Для Канамэ же ответ тестя прозвучал как гром среди ясного неба. Конечно, Мисако была права, предупреждая его, что в данном случае прибегать к эпистолярной форме нецелесообразно, что отец с его характером наверняка все не так истолкует и объясниться с ним следует при личной встрече. Канамэ и сам понимал, что так было бы лучше, тем не менее он решил для начала обрисовать ему положение в общих чертах, а уже потом, по прошествии нескольких дней, отправиться к нему для обстоятельного разговора. На то у него были свои причины: ему хотелось по возможности смягчить наносимый тестю удар, да и с каким лицом он приступил бы к этому разговору, если за все время их совместного пребывания на Авадзи ни единым словом не обмолвился о том, что в его семье происходит что-то неладное? К тому же, как можно было догадаться по письму старика, тот наверняка решил бы, что зять явился исключительно ради того, чтобы полюбоваться на куклу, и принялся бы с гордым видом живописать все перипетии ее приобретения, тем самым выбивая всякую почву у него из-под ног. Памятуя о далеко не пуританском прошлом старика, Канамэ считал себя вправе надеяться на чуть большее понимание с его стороны. На словах тот неизменно выставлял себя приверженцем старозаветной морали, но Канамэ подозревал, что это всего лишь поза, своего рода кокетство, свойственное людям его склада; в действительности же, полагал он, старик куда более гибок и чуток к веяниям времени, чем могло показаться со стороны. Однако он обманулся в своих ожиданиях: старик не только не пожелал воспринять письмо Канамэ в том духе, в каком оно было написано, но и превратно его истолковал. Чего стоили, например, такие его фразы: «Я вполне представляю себе всю меру Вашего негодования» или: «Не нахожу слов, чтобы выразить Вам свое сожаление»! Если бы он удосужился вникнуть в смысл написанного, ему вряд ли пришло бы в голову упоминать о «глубочайшем чувстве стыда», ведь Канамэ тщательно взвешивал каждое слово, дабы ненароком не задеть старика за живое. Так, может быть, этот скорбно-покаянный тон был всего лишь данью этикету?..

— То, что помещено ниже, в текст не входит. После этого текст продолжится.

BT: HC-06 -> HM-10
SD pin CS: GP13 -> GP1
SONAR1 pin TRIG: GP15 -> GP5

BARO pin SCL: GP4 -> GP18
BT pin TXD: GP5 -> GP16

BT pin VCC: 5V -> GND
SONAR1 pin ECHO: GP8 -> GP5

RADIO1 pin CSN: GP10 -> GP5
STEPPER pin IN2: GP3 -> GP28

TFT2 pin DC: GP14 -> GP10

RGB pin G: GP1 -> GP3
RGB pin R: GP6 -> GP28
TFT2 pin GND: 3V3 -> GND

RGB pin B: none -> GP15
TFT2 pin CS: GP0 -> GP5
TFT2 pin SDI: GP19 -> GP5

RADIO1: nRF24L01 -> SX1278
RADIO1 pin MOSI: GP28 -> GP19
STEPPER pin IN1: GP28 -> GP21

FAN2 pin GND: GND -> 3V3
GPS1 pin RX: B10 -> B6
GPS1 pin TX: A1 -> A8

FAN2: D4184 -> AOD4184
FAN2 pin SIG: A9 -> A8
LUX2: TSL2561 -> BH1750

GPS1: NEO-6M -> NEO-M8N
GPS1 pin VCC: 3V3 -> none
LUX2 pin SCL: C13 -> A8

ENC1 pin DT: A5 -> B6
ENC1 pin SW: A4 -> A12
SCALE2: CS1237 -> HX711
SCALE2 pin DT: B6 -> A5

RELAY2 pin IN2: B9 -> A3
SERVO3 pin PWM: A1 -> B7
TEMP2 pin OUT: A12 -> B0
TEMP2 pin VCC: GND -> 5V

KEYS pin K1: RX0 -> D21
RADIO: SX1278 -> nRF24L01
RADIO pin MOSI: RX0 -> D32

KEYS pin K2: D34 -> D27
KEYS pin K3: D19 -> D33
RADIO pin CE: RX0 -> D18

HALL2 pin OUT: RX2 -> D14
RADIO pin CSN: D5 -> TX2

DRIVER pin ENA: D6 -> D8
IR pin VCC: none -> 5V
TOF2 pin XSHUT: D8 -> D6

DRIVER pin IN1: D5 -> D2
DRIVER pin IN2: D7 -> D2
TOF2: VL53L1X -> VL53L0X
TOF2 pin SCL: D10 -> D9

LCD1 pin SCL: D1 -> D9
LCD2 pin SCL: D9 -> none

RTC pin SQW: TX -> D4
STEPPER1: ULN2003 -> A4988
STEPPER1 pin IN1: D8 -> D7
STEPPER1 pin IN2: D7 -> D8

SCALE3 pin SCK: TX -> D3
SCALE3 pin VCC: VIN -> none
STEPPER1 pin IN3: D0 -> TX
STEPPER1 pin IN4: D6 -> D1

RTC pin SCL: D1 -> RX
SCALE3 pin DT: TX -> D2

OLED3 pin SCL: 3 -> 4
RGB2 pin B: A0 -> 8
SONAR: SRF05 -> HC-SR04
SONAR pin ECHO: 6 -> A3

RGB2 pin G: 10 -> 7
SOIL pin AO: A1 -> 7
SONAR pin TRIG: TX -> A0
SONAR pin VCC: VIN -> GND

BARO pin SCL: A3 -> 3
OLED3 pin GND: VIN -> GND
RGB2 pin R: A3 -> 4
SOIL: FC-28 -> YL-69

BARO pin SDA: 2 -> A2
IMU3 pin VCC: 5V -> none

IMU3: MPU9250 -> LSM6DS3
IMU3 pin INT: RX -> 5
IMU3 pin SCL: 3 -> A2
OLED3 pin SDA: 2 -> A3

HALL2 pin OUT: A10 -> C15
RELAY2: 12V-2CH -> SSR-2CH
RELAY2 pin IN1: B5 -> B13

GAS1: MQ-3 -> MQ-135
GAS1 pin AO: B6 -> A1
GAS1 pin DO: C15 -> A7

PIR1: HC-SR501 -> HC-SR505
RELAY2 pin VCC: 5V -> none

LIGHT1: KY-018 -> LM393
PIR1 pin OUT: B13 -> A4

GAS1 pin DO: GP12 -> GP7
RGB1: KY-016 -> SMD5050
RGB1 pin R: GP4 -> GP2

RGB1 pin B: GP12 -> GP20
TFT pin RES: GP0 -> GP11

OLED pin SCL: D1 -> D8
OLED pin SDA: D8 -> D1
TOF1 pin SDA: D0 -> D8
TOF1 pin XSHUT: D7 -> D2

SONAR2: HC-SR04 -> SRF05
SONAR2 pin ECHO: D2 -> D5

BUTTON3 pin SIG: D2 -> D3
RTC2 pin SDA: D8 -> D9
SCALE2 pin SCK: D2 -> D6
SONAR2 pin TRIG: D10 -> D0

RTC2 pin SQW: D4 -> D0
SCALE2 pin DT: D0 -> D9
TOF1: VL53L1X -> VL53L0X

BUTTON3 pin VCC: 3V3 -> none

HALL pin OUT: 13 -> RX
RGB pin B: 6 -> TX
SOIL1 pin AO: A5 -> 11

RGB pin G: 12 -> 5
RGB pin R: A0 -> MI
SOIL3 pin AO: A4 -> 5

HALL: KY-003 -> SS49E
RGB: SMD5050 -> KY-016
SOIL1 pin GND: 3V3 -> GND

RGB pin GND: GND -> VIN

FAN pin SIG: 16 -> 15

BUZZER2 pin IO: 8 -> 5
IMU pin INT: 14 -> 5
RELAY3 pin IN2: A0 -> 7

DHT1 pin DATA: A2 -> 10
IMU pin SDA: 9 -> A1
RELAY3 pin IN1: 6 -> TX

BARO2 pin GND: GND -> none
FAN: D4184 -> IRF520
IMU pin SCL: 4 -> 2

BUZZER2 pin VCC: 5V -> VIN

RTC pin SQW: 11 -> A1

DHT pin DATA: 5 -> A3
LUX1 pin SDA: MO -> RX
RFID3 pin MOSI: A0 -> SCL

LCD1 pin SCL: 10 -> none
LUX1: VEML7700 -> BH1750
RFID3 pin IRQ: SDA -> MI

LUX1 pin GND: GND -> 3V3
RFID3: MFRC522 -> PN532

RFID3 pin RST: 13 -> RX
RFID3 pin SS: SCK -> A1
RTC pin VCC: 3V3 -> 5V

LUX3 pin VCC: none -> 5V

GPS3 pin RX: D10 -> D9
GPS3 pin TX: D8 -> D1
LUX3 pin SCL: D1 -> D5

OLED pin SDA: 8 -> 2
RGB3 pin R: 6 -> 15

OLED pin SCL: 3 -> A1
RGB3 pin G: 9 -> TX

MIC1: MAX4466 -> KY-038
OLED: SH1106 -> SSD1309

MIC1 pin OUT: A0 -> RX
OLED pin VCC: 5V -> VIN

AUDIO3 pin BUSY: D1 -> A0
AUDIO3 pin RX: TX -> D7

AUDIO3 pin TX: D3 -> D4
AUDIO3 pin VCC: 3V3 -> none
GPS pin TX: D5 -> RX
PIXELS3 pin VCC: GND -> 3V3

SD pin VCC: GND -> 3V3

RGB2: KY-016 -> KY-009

– Я думаю, далеко не все в этом письме следует принимать за чистую монету, – сказал Канамэ жене. – Когда используешь старинные эпистолярные формулы, они неизбежно наполняются выспренним содержанием, иначе получилось бы несоответствие. Не исключено, что твой отец написал все это просто из любви к искусству и на самом деле не так уж сильно огорчен. Очевидно, мое письмо застигло его в тот момент, когда он более всего был расположен упиваться радостью от приобретения куклы, и вдруг – такая досада!
Лицо Мисако было бледнее обычного и выражало спокойное безразличие. Весь ее вид, казалось, означал, что ей нет дела до всего этого, что она давно уже не тревожится из-за подобных пустяков.
– Как ты намерена поступить?
– В каком смысле?
– Ты поедешь со мной к отцу?
– Ни за что! – Тон, каким это было произнесено, говорил сам за себя. – Поезжайте и объясняйтесь с ним сами, без меня.